As I said before, this is a job that can’t be done by someone in India. The sad part is Mom and Pop spent over $100,000 dollars sending Jr. to school for a degree in art history or philosophy. When they could of sent him or her to a good trade school.


February 1st, 2011
9:12 am

The statement that you’ll never be without a job in HVAC is not exactly true- I was in equipment sales at a HVAC distributor and was laid off due to the economy. They’re are still way too many HVAC companies out here for the times were in. The competition out there for business is what I would say is dog-eat-dog!

New Age

February 1st, 2011
9:30 am

the hvac market is down due to the economy—little construction, little demand for related workers.


February 1st, 2011
10:35 am

This. I left college for trade school (welding/pipefitting). People laughed at me, but when I was making over $30,000 a year as a first-year apprentice, they quit laughing, especially when I had health benefits and was making more than many of my college classmates… some of whom were unemployed.

The American educational system tries to make college material out of everyone, implying that someone’s an idiot if they don’t want to go to Auburn or Harvard or wherever for 4 years or more. That’s unfortunate. In high school, if a smart kid dares to even mention trade school, he or she is laughed at — I know from experience. And I wasted years of my life in college when my heart wasn’t even in it. If I’d had it to do over again, I just would have gotten my GED and gone to trade school at age 16 or 17. Most of my scholastic aptitude was self-obtained (tons of reading and research on my own; school was a waste of time — I managed a 3.8 GPA with very little effort.)

Learning to work with my hands and put in a good hard day’s work was much more satisfying to me than working in an office or the like… I tried. It just wasn’t for me. More power to those who enjoy the white-collar world, but the blue-collar realm shouldn’t be held in derision just because you have to get your hands dirty.


February 1st, 2011
7:38 pm

Any who have the opportunity to work for a wonderful man like Frank Mutz, should JUMP at the chance! Get your hands dirty!


February 2nd, 2011
8:19 am

If everyone who calls customer service and gets a rep from overseas just refuses to deal with them and demands a US representative, then the market for outsourcing would go away. If all the calls from the US had to be re-routed back to the US for an American customer service person then jobs would come back here where they should be. They would have no choice.

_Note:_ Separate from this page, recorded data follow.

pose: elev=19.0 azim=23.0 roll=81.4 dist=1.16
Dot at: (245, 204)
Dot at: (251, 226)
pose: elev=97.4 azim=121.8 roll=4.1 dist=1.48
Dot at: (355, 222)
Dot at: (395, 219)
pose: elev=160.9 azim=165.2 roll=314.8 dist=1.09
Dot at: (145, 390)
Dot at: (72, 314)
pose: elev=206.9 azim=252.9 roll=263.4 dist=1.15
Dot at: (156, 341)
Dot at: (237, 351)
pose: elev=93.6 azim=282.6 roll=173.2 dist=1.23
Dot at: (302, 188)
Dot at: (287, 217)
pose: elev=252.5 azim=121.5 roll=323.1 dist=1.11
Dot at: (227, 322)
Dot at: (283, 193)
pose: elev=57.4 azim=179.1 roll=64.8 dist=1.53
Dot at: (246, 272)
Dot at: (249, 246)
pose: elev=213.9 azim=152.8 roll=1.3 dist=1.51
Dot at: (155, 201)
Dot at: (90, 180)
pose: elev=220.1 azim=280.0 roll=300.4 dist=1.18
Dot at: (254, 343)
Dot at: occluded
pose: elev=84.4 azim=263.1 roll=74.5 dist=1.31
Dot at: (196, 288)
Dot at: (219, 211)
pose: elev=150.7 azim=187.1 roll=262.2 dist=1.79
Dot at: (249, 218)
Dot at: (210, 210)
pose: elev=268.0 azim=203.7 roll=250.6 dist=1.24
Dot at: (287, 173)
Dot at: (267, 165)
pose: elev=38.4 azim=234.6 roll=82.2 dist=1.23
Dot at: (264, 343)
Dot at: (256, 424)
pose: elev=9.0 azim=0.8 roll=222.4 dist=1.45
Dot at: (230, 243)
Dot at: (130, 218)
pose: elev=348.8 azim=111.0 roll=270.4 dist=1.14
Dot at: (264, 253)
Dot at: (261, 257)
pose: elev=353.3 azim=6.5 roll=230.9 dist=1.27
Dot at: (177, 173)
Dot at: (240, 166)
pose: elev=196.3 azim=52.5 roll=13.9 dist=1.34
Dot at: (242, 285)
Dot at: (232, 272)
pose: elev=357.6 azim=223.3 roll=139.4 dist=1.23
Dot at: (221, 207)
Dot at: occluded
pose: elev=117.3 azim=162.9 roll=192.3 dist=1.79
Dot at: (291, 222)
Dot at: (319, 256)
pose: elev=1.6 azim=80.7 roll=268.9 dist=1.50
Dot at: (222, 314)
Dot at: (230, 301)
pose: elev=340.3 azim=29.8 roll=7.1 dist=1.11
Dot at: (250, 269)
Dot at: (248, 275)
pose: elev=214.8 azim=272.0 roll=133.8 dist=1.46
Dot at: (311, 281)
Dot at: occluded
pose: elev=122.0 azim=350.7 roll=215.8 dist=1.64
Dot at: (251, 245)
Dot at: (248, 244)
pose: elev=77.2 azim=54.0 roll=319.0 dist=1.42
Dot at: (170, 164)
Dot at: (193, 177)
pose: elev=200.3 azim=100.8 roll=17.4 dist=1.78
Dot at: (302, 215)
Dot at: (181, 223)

Next time, ask who your talking to and where they are. If they are out of the country simply say, Im sorry but I would like a US representative to service my call and they tell them, “I CAN HOLD WHILE YOU TRANSFER ME”


February 2nd, 2011
8:33 am

I would advise anyone to check with HVAC graduates of the tech schools to see how many of them got jobs.

In our rural area, no demand for more HVAC jobs due to no construction.

gordon case

February 2nd, 2011
4:31 pm

recent grad of HVAC from WEST CENTRAL TECH, and ready to start my HVAC career . If your looking for someone who is ready to work long hours and is a dedicated person, then I am your new employee. I would love the oppurnity to have a job interview with a respectable HVAC company . Here is my email gordoncase1@yahoo.com


February 6th, 2011
10:14 am

I would just like to inform that they say the economy dosen’t affect the company, the weather does. But from an hvac technician/installer the managers will tell you everyyear you have your review that the economy still hasnt turned so we cannot give out raises. Thats how they keep the labor cheap at 30,000 all the big numbers they impose, 70,000, six figures, etc. are for family members only. No school or expeirence needed for them. Want my input….. go to school take lots of classes go to any distributer update classes get all the expeirance you can and do your own thing. These big wigs only look out for themselves. Sounds like the government. lol.